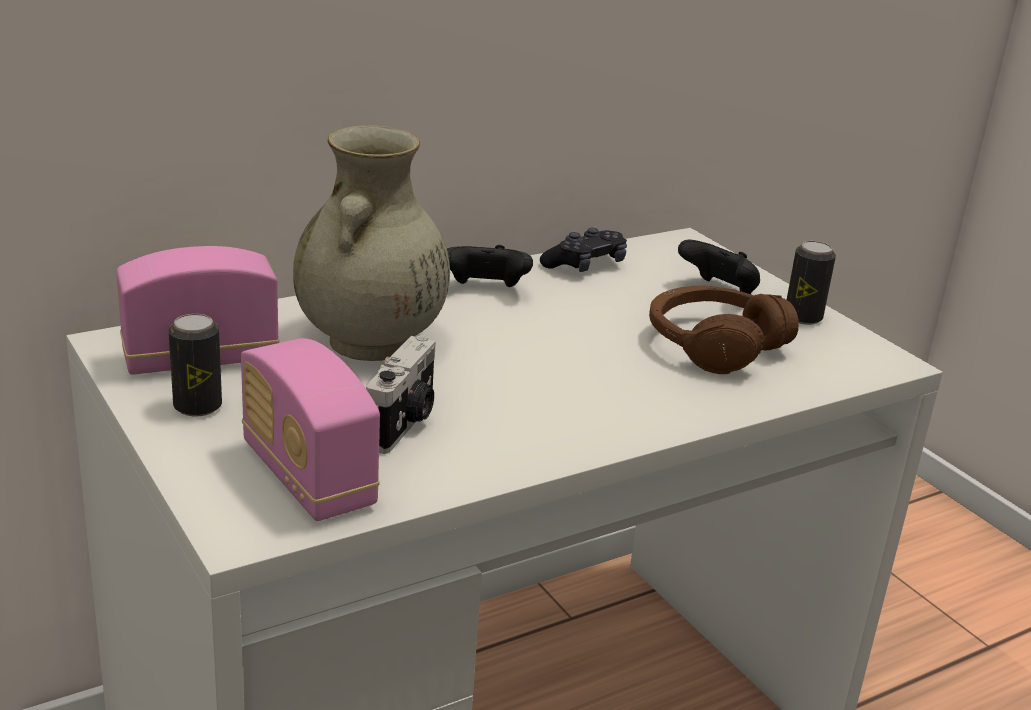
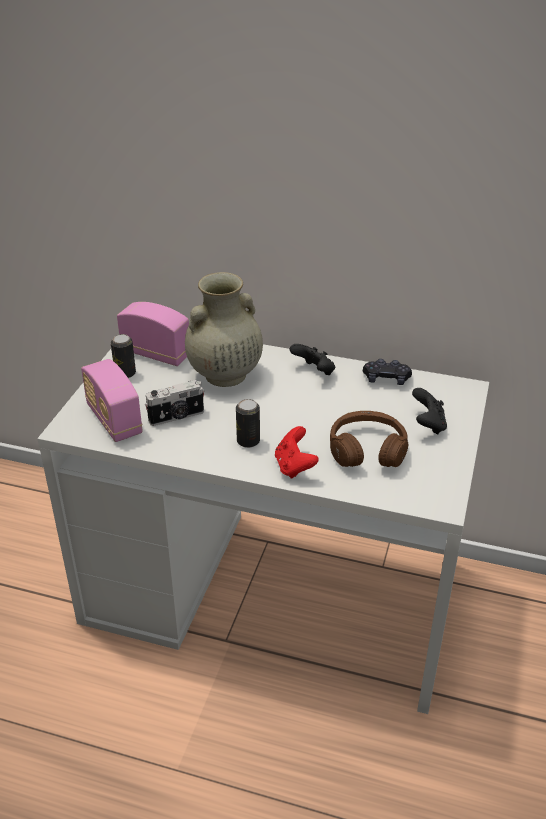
camera: 50 degrees right, 10 degrees up
(308, 476) = (114, 420): radio -> radio turned 45 degrees counterclockwise
(675, 404) = (294, 466): none -> red game controller
(803, 317) = (445, 459): can -> can (248, 441)

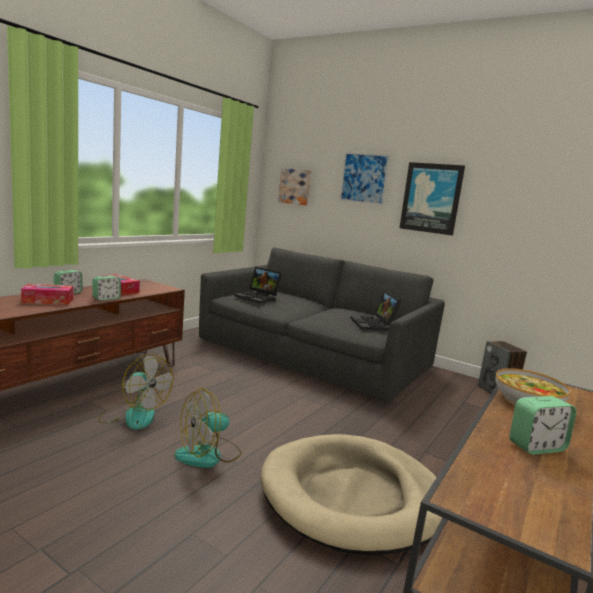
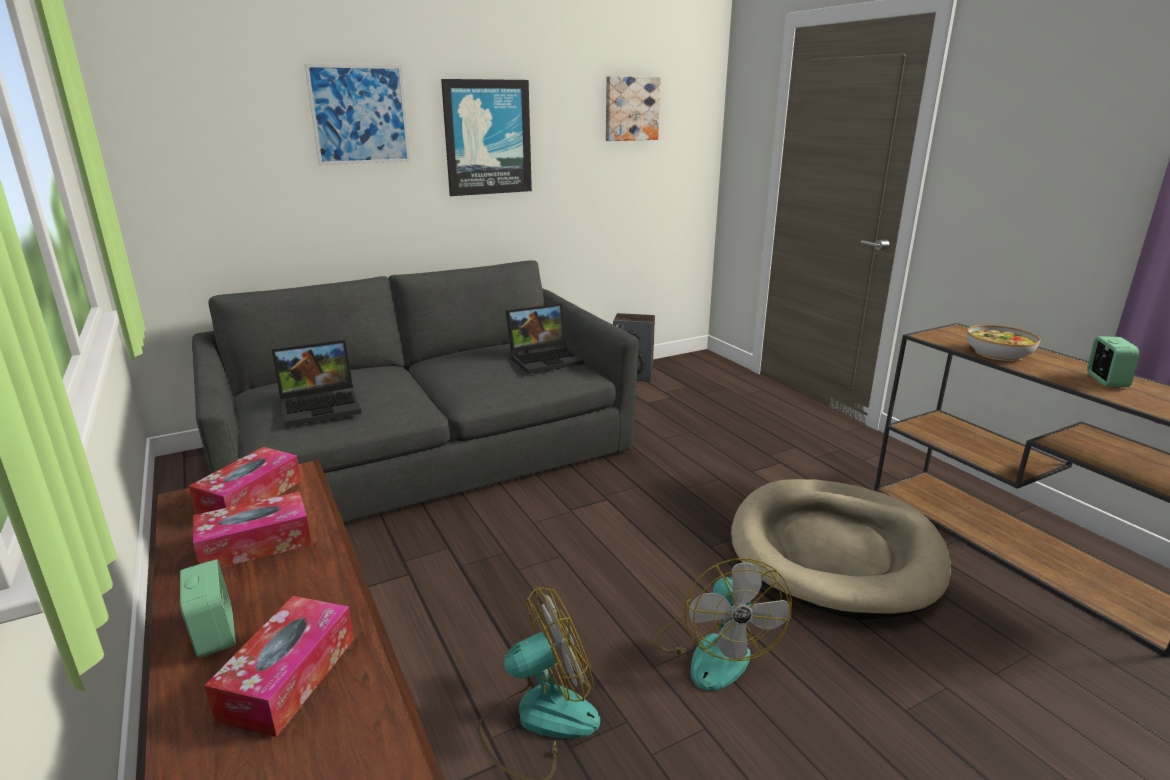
camera: 60 degrees left, 10 degrees up
(106, 298) = (329, 572): alarm clock -> none
(150, 286) = (250, 496): none -> tissue box
(295, 186) = (193, 149): picture -> picture (631, 108)
(374, 325) = (546, 359): laptop -> laptop turned 45 degrees counterclockwise

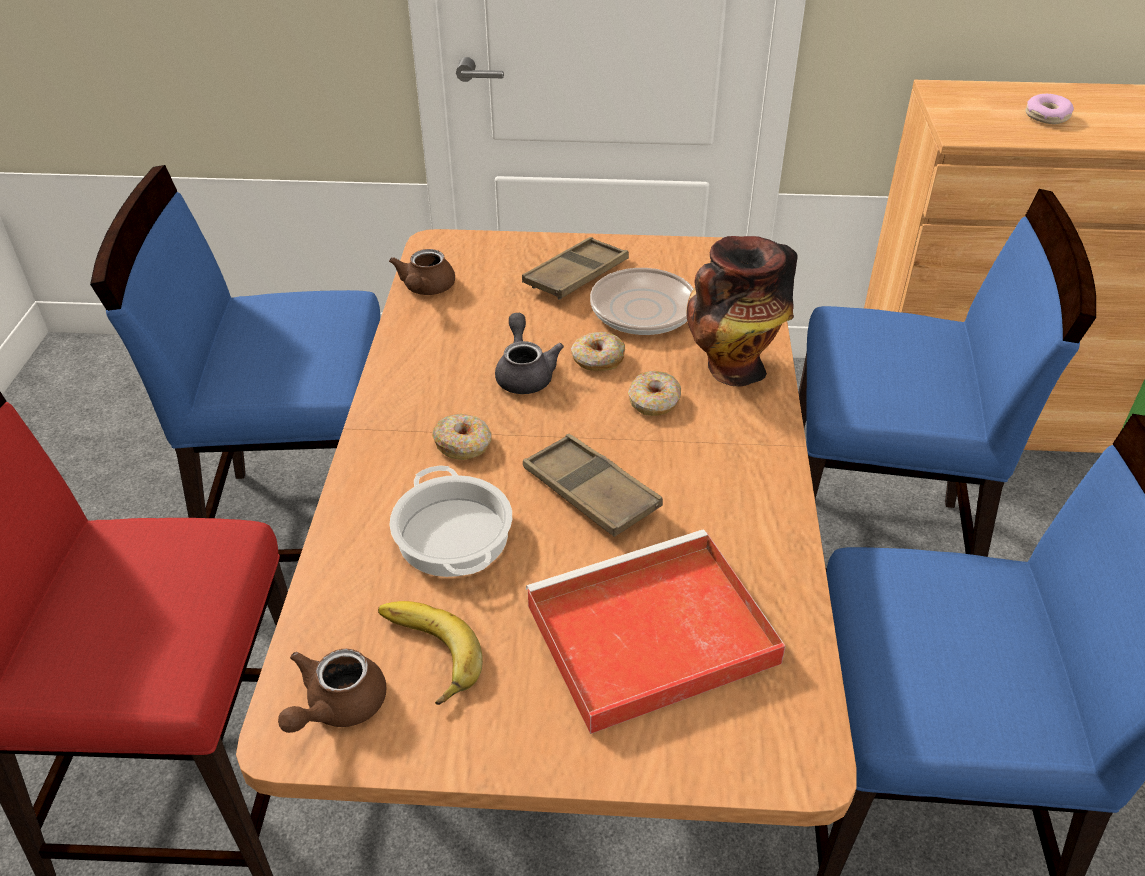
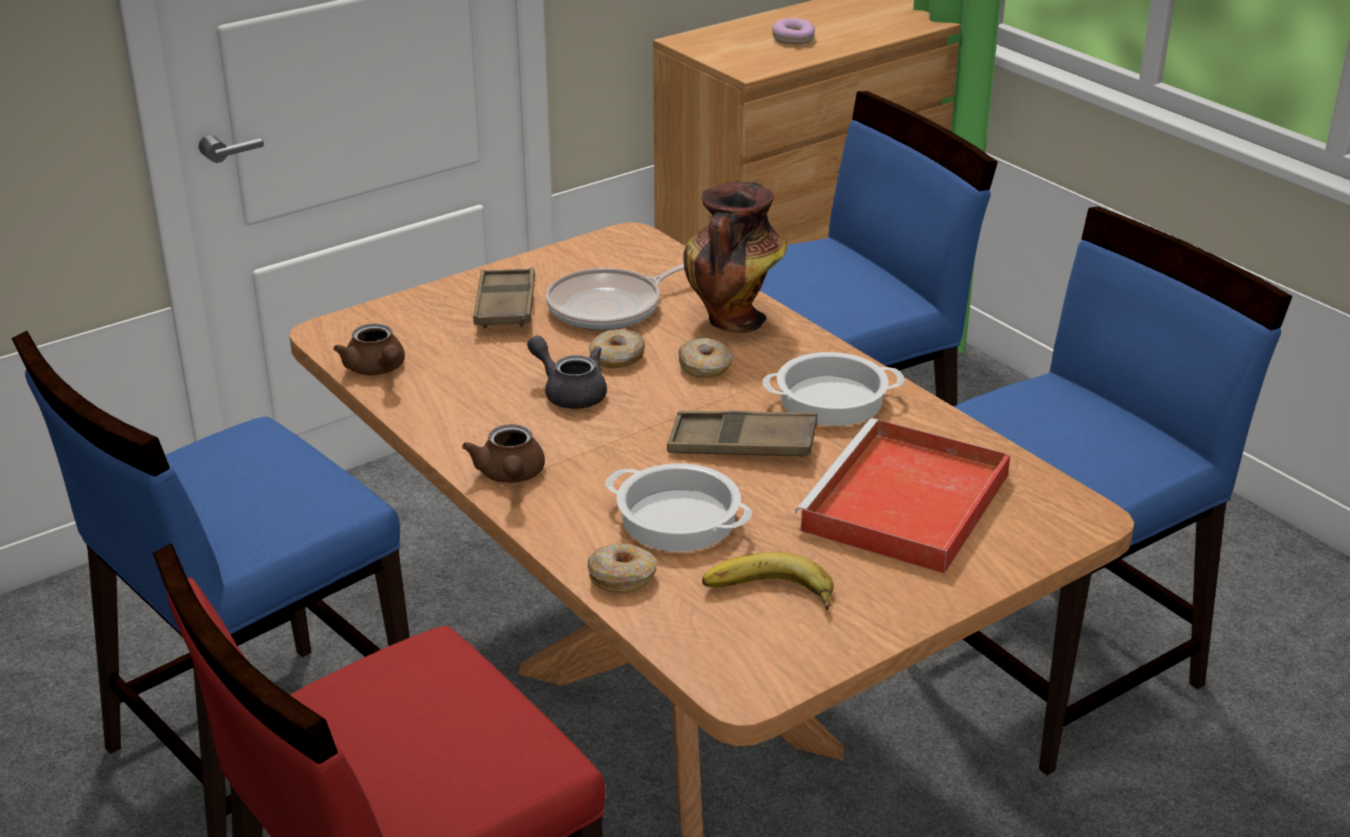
camera: 40 degrees left, 10 degrees down
(337, 706) = (752, 655): brown teapot -> brown teapot (510, 476)
(463, 444) = (594, 460): donut -> donut (622, 577)
(717, 489) = (830, 400): none -> cooking pot

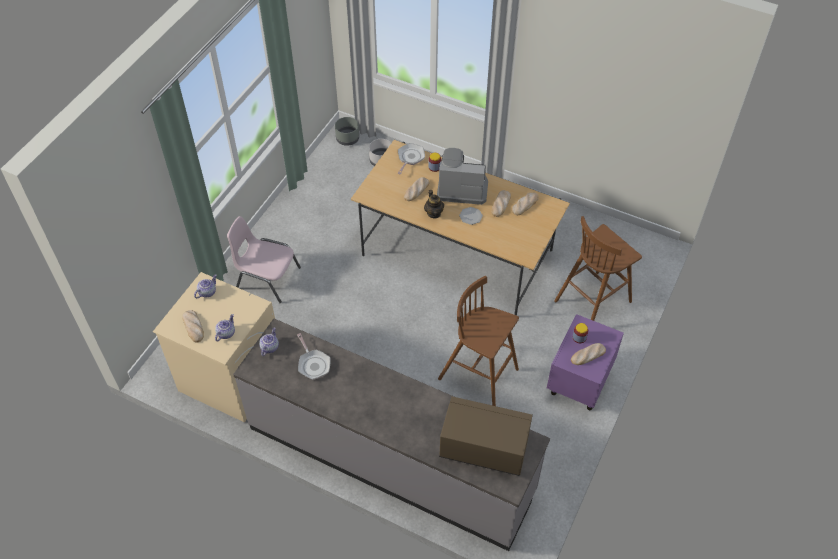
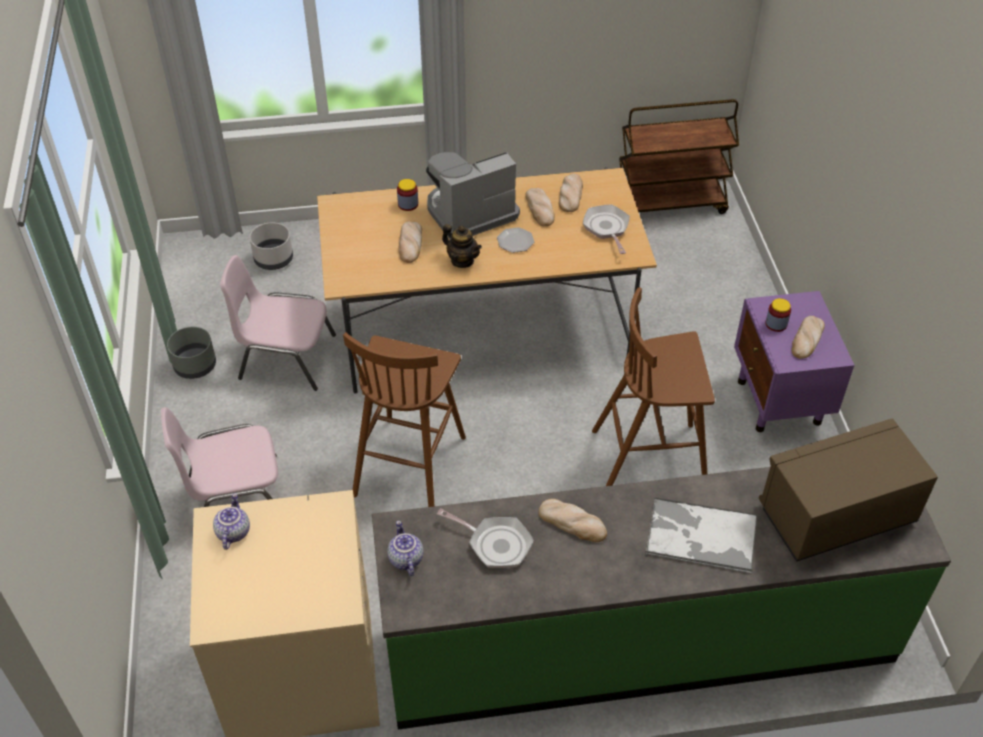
camera: 35 degrees left, 5 degrees down
(193, 327) = (258, 597): bread -> bread (573, 522)
(226, 333) = (321, 575): teapot -> none
(345, 218) = (285, 357): none -> pink chair
(347, 139) = (198, 254): grey planter -> grey planter (195, 366)
(390, 459) = (638, 640): grey counter -> green counter
(408, 417) = (700, 535): none -> tray
(410, 158) = (363, 208): frying pan -> frying pan (607, 228)
(594, 300) = (702, 294): brown stool -> brown stool (410, 464)
(626, 236) = (670, 204): none -> brown cart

Work to complete :: Everything in the listing should be repeated exactly except the pictures.

Solved problem ::
camera: 50 degrees right, 10 degrees up
(308, 476) = (114, 420): radio -> radio turned 45 degrees counterclockwise
(675, 404) = (294, 466): none -> red game controller
(803, 317) = (445, 459): can -> can (248, 441)

camera: 60 degrees left, 10 degrees up
(106, 298) = (329, 572): alarm clock -> none
(150, 286) = (250, 496): none -> tissue box
(295, 186) = (193, 149): picture -> picture (631, 108)
(374, 325) = (546, 359): laptop -> laptop turned 45 degrees counterclockwise

camera: 40 degrees left, 10 degrees down
(337, 706) = (752, 655): brown teapot -> brown teapot (510, 476)
(463, 444) = (594, 460): donut -> donut (622, 577)
(717, 489) = (830, 400): none -> cooking pot

camera: 35 degrees left, 5 degrees down
(193, 327) = (258, 597): bread -> bread (573, 522)
(226, 333) = (321, 575): teapot -> none
(345, 218) = (285, 357): none -> pink chair
(347, 139) = (198, 254): grey planter -> grey planter (195, 366)
(390, 459) = (638, 640): grey counter -> green counter
(408, 417) = (700, 535): none -> tray
(410, 158) = (363, 208): frying pan -> frying pan (607, 228)
(594, 300) = (702, 294): brown stool -> brown stool (410, 464)
(626, 236) = (670, 204): none -> brown cart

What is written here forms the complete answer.